I also have a unique situation that I plan on discussing with a priest at my next confession.
My husband is a non-practicing cradle Catholic - his opinion is that the Catholic church is a corrupt organized religion. Because he is very hard headed, I have to gradually and gently persuade him otherwise.
I am newly returned to the church (really this year) and am educating myself about Catechism. I completed the RCIA 12 years ago, but left the church afterwards, so there’s still much for me to learn.
Here’s the thing: I used to be on the pill before we got married as I wasn’t religious then. I went off the pill a year before we got married to get myself ready to conceive. I began using a female barrier method as my husband absolutely refuses to use condoms.

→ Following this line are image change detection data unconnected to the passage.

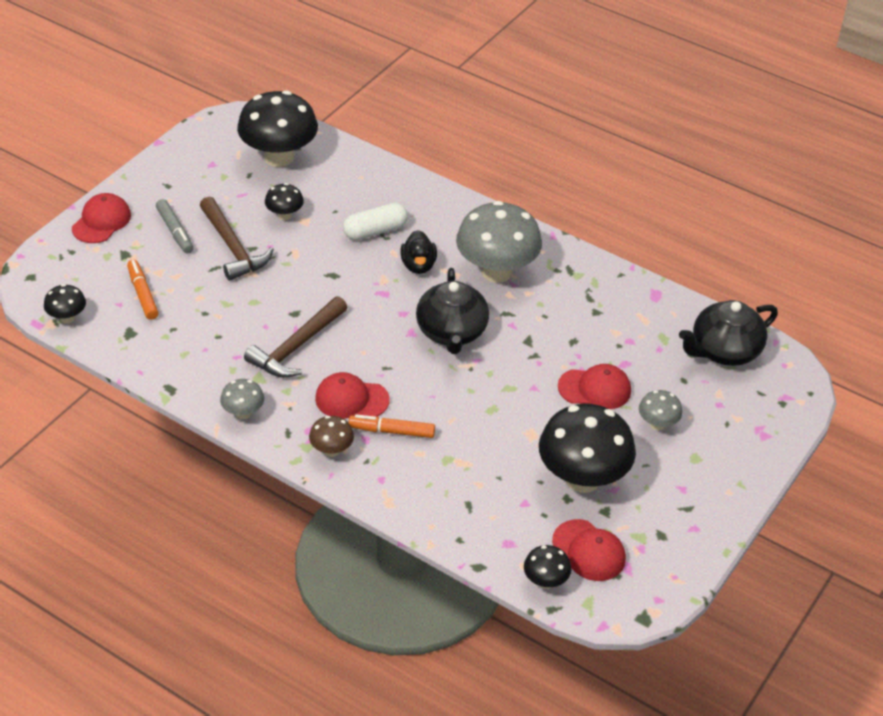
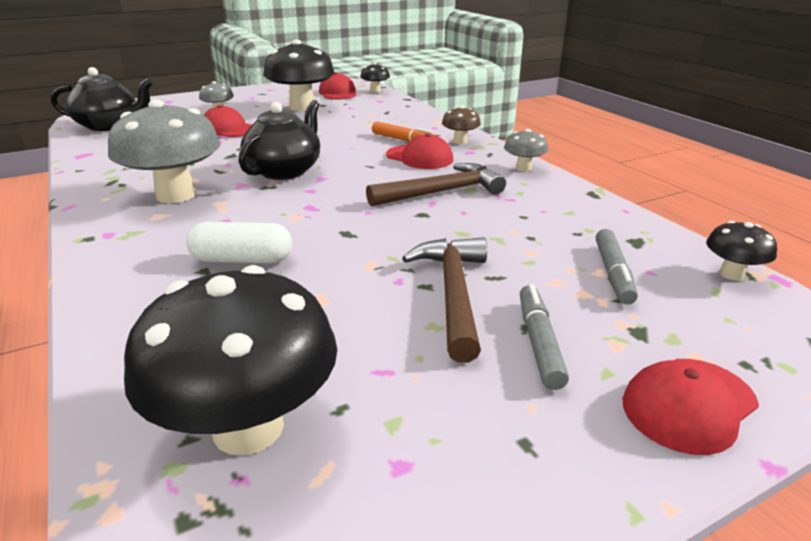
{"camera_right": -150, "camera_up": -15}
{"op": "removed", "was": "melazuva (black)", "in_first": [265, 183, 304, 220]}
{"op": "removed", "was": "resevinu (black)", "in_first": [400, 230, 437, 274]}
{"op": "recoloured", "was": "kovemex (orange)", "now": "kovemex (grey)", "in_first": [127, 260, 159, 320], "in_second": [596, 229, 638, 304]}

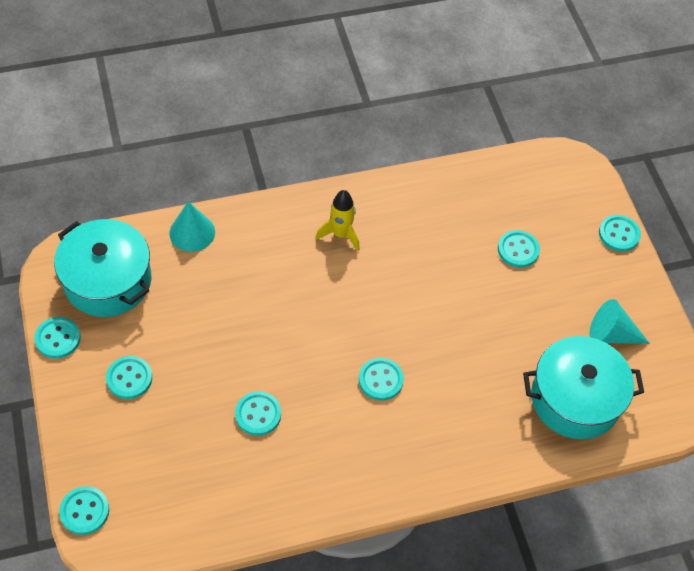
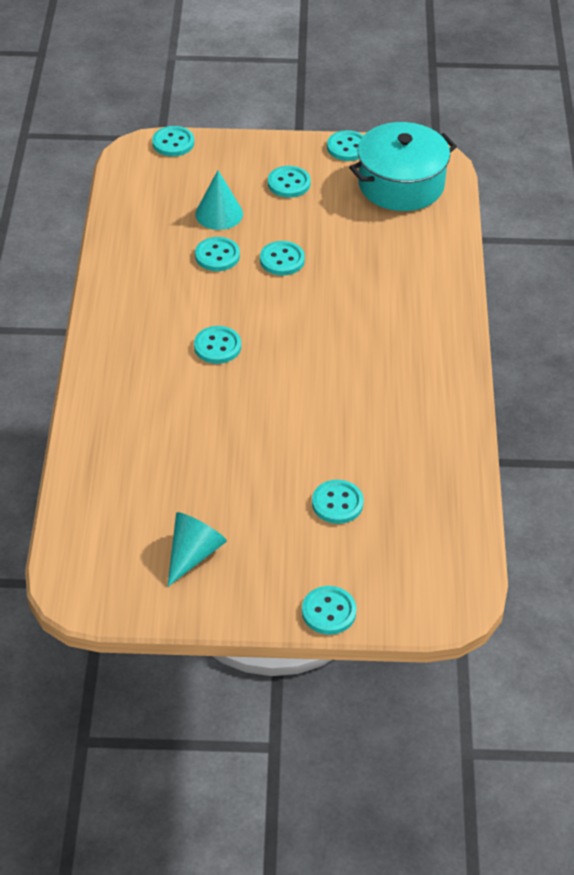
{"camera_right": 110, "camera_up": -10}
{"op": "removed", "was": "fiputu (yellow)", "in_first": [316, 190, 360, 251]}
{"op": "removed", "was": "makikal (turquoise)", "in_first": [523, 336, 644, 439]}
{"op": "added", "now": "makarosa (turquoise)", "in_second": [260, 241, 305, 276]}
{"op": "moved", "was": "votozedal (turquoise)", "in_first": [169, 201, 215, 252], "in_second": [195, 170, 243, 230]}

I am trying to use NFP and the past two months, I have been successful. During my fertile time, I avoid intercourse and when my fertile period is over, I then initiate intercourse. When he asks me why I’m not using my contraceptive, and I tell him, it’s because I’m no longer fertile and he’s ok with that. Remember, he is very heard headed (but kind hearted and wonderful

and I have to tread lightly about my beliefs and influencing his beliefs.
My problem is that if he initiates intercourse during my fertile time, I don’t want to reject him. Because my husband is not religious, I don’t want him to resort to other methods to satisfy himself as I believe they are more severe and honestly, I think that would hurt our marriage over time as my husband is easily hurt.
Also, harmony in our marriage not only affects me and my DH, it also greatly affects our baby daughter. She’s a very sensitive soul (takes after her mother) and it would also have a detrimental affect on her happiness. Her happiness; I would die for in a second.
Because he refuses to use contraception and requests that I use my barrier method; during these episodes, I would resort to using contraception.
I don’t believe in good consciousness that this would be a mortal sin because I am doing everything to avoid near occassion of sin for myself and my DH. I am definitely in sin, but given the circumstances, I don’t believe it’s mortal.
I am going to discuss this at my next confession though…like I said, I haven’t used contraceptives for 2 cycles and I’m dreading the month where is wants to have intercourse during my fertile time. I feel torn and because I am not close to my own family, my marriage and my daughter is all I have in this world.